This package provides simple encryption/decryption functions for Schnorrkel (SR25519) type keypairs following 

Elliptic Curve Integrated Encryption Scheme (ECIES).

Credits to [SubMessage Dapp](https://github.com/Polkadot-DevCamp-2022/submessage-dapp) team for the base idea, 

implemented on JS.

Scheme explanation available here:

https://cryptobook.nakov.com/asymmetric-key-ciphers/ecies-public-key-encryption

## Implementation Details

The encryption process consist following steps:

1. **Ephemeral key generation (optional)**

Generate new keypair using the `substrateinterface.Keypair.create_from_mnemonic()` with a random seed. Otherwise, 

uses the provided keypair from the sender.

2. **Key agreement** 

Use `rbcl.crypto_scalarmult_ristretto255()` function to create shared secret for the message private key and 

the recipient public key. Since keypairs are already in SR25519, they can be used as the scalar and the point for this

operation.

3. **Key derivation**

Use PBKDF2 (with random salt and 2048 rounds) to derive a new secret from the previous step output.
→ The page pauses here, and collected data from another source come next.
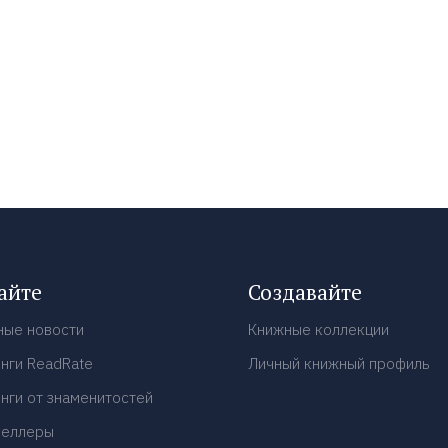
айте
Создавайте
ные новости
Книжные коллекции
нги ReadRate
Личный книжный профиль
нги от знаменитостей
селлеры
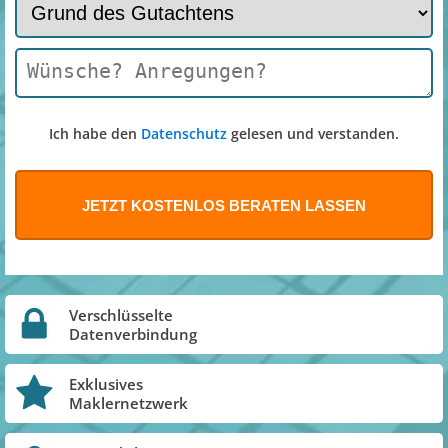
Ich habe den
Datenschutz
gelesen und verstanden.
Verschlüsselte
Datenverbindung
Exklusives
Maklernetzwerk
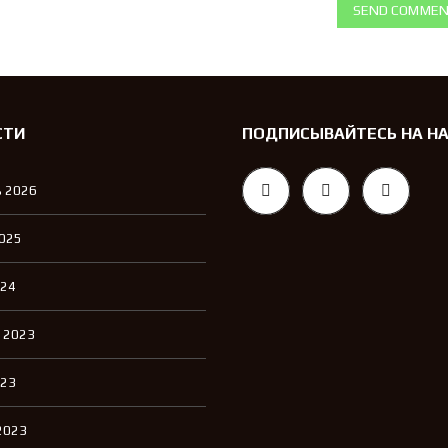
SEND COMME
СТИ
ПОДПИСЫВАЙТЕСЬ НА Н
 2026
2025
024
 2023
023
2023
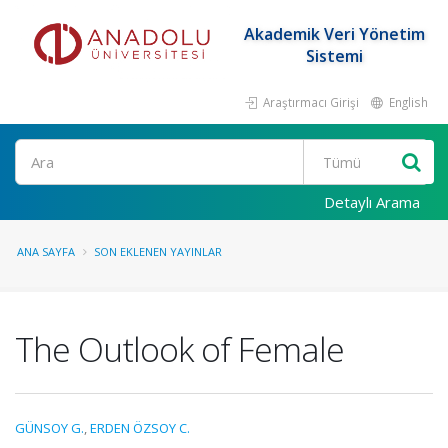
Akademik Veri Yönetim
Sistemi
Araştırmacı Girişi
English
Ara
Detaylı Arama
ANA SAYFA
SON EKLENEN YAYINLAR
The Outlook of Female
GÜNSOY G.
,
ERDEN ÖZSOY C.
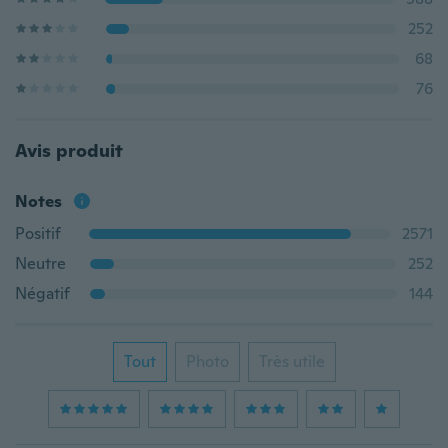
252
68
76
Avis produit
Notes
Positif
2571
Neutre
252
Négatif
144
Tout
Photo
Très utile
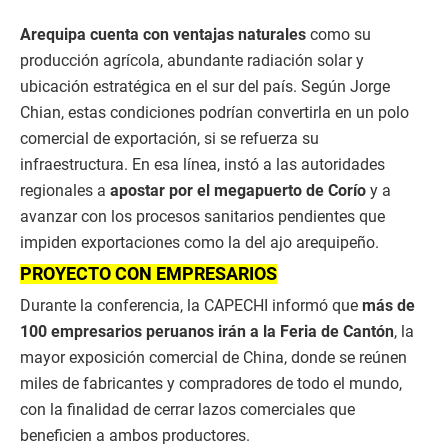
Arequipa cuenta con ventajas naturales
como su
producción agrícola, abundante radiación solar y
ubicación estratégica en el sur del país. Según Jorge
Chian, estas condiciones podrían convertirla en un polo
comercial de exportación, si se refuerza su
infraestructura. En esa línea, instó a las autoridades
regionales a
apostar por el megapuerto de Corío
y a
avanzar con los procesos sanitarios pendientes que
impiden exportaciones como la del ajo arequipeño.
PROYECTO CON EMPRESARIOS
Durante la conferencia, la CAPECHI informó que
más de
100 empresarios peruanos irán a la Feria de Cantón
, la
mayor exposición comercial de China, donde se reúnen
miles de fabricantes y compradores de todo el mundo,
con la finalidad de cerrar lazos comerciales que
beneficien a ambos productores.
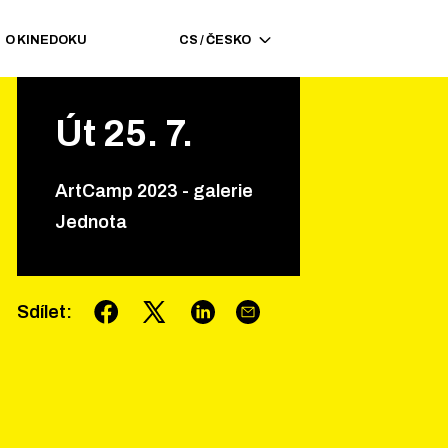
O KINEDOKU
CS
/
ČESKO
Út
25
.
7
.
ArtCamp 2023 - galerie
Jednota
Sdílet
:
The derived secret 

is split into:

- MAC key (first 32 bytes)

- encryption key (last 32 bytes)

4. **Message encryption**

Use `nacl.secret.secretbox` symmetric encryption to encrypt the message with the encryption key generated at step 3. 

A nonce (24 bytes) is randomly generated.

5. **MAC Generation**

Generate MAC data using HMAC SHA256 (using the MAC key from step 3) of the concatenation of the encryption nonce, 

message public key and encrypted message.

The encrypted message is the concatenation of the following elements:

- `nonce` (24 bytes) : random generated nonce used for the symmetric encryption (step 4)

- `salt` (32 bytes) : random generated salt used for the key derivation (step 3)

- `msg_public_key` (32 bytes): public key of the message keypair (step 1)

- `mac_value` (32 bytes): mac value computed at step 5

- `encrypted_message` (remaining bytes): encrypted message (step 4)